**EXTRACT PROVIDED**
┌──

Closed. This question needs to be more focused. It is not currently accepting answers.
Want to improve this question? Update the question so it focuses on one problem only by editing this post.
Closed 3 years ago.
Improve this question
Do you have any idea how to get this little table from this website to excel?
Normal source code scraping won't work since the results are not stored in the source. Power query doesn't work either...
Edit:
I have tried Power Query. I have some codes that download data from websites searching by class, tag etc. - but all of them search in the source, not in the rendered website, so posting such codes, just to post anything, is pointless.
I know that starting off with web scraping can be sometimes cumbersome and the volume of information out there can be overwhelming so I decided to kickstart your efforts in the hopes that in the future you will at least know where to start from.
Inspect the network traffic.
Use your browser's developer tools to inspect the requests being sent when you browse a website. In your case, the requests that are sent under the hood when you press search are quite a few. However, you only need one of them. It's the XHR request that produces the table as a response.
Inspect the request itself
The request basically consists of a URL which contains the parameters that you select in the dropdown menus, the headers which in your case are not essential to the result and a body which in your case is empty because all the parameters are contained in the URL.
Inspect the response
The response in your case is an HTML. It could have been something else like a JSON. The data you want is in an HTML table with an ID "qoutaTable".

└──

**REQUIRED ACTION A**
Swap "little table" for "small table" in the web scraping thread, starting at "Closed 3 years" and ending at "doesn't work either...".
**REQUIRED ACTION B**
According to the web scraping thread, why is the body of the request empty?
**REQUIRED ACTION C**
Write the next part of the web scraping thread, continuing from its final sentence.
The data that follows is separate from the web scraping thread.

**SOURCE MATERIAL**
┌──

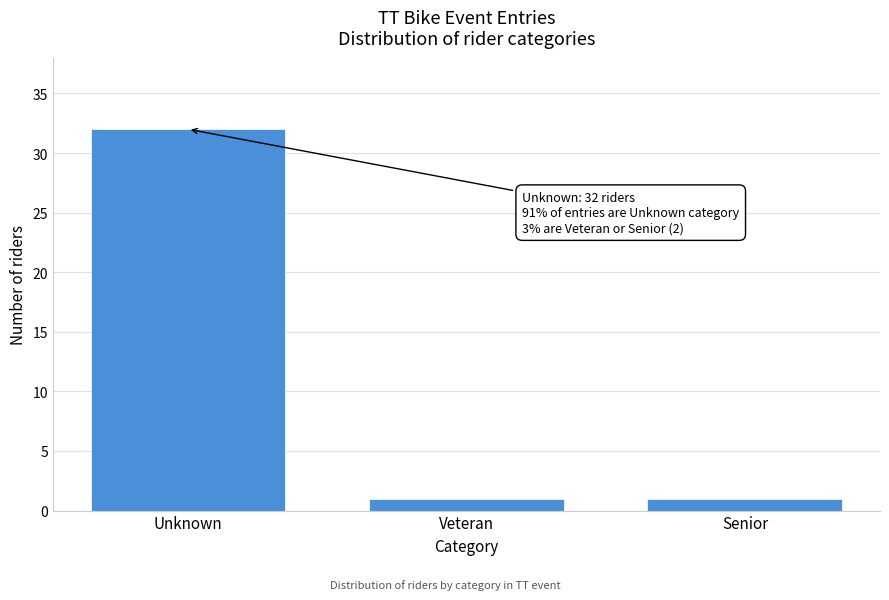

Reading left to right, what are all the values shown in this chart?

Unknown=32	Veteran=1	Senior=1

└──

**OUTPUT A**
Closed 3 years ago.
Improve this question
Do you have any idea how to get this small table from this website to excel?
Normal source code scraping won't work since the results are not stored in the source. Power query doesn't work either...

**OUTPUT B**
The body of the request is empty because all the parameters are contained in the URL.

**OUTPUT C**
<html>
<head>
<!-- Including version.html for defect CUSTD00035918 Start -->
<meta name="application" content="DDS2-TARIC" />
<meta name="version" content="#REL#" />
<!-- Defect# CUSTD00024730 Start -->
<!-- IPG Rule requires the following 7 metatags in all application pages. Additional metatags e.g. version and application can be added if required by the application. -->
<meta http-equiv="Content-Language" content="en">
<meta name="description" content="DDS2-TARIC Application page">
<meta name="reference" content="DDS2-TARIC Reference">
<meta name="creator" content="DG-TAXUD">
<meta name="classification" content="DDS2-TARIC">
<meta name="keywords" content="DDS2-TARIC, TARIC, DDS2">
<meta name="date" content="">
<!-- Defect# CUSTD00024730 End -->
<!-- Including version.html for defect CUSTD00035918 End -->
</head>
<body style="background-color:#FFFFF0;">
<div id="quotaMarkedUpContainer">
<div class='scroller' id="navigation" align=center>
<table>
<tr>
<td>
</td>
<td>
</td>
</tr>
</table>
</div>
<table id="quotaTable" class="list" width="100%" style="padding-left: 7%; padding-right: 7%;">
<thead>
<tr class="columnHeader">
<th>
Order number
</th>
<th>
Origins
</th>
<th style="text-align: center;">
Start date
</th>
<th style="text-align: center;">
End date
</th>
<th style="text-align: right;">
Balance
</th>
<th/>
</tr>
</thead>
<tr class="oddRow">
<td>
096714
</td>
<td>
<div>
Ukraine
</div>
</td>
<td style="text-align: center;">
01-01-2019
</td>
<td style="text-align: center;">
31-12-2019
</td>
<td style="text-align: right;">
0 Kilogram
</td>
<td>
<a id="quotaLink" href="https://ec.europa.eu/taxation_customs/dds2/taric/quota_tariff_details.jsp?Lang=en&StartDate=2019-01-01&Code=096714" style="color:#3247e8; text-decoration:underline;" class='browse_action_a'>[More info]</a>
</td>
</tr>
</table>
<div class='scroller' id="navigation" align=center>
<table>
<tr>
<td>
</td>
<td>
</td>
</tr>
</table>
</div>
</div>
</body>
</html>
Write the code
For that you will need the following references
Microsoft WinHTTP Services, version 5.1 (to create and manipulate HTTP requests)
Microsoft HTML Object Library (to manipulate HTML elements)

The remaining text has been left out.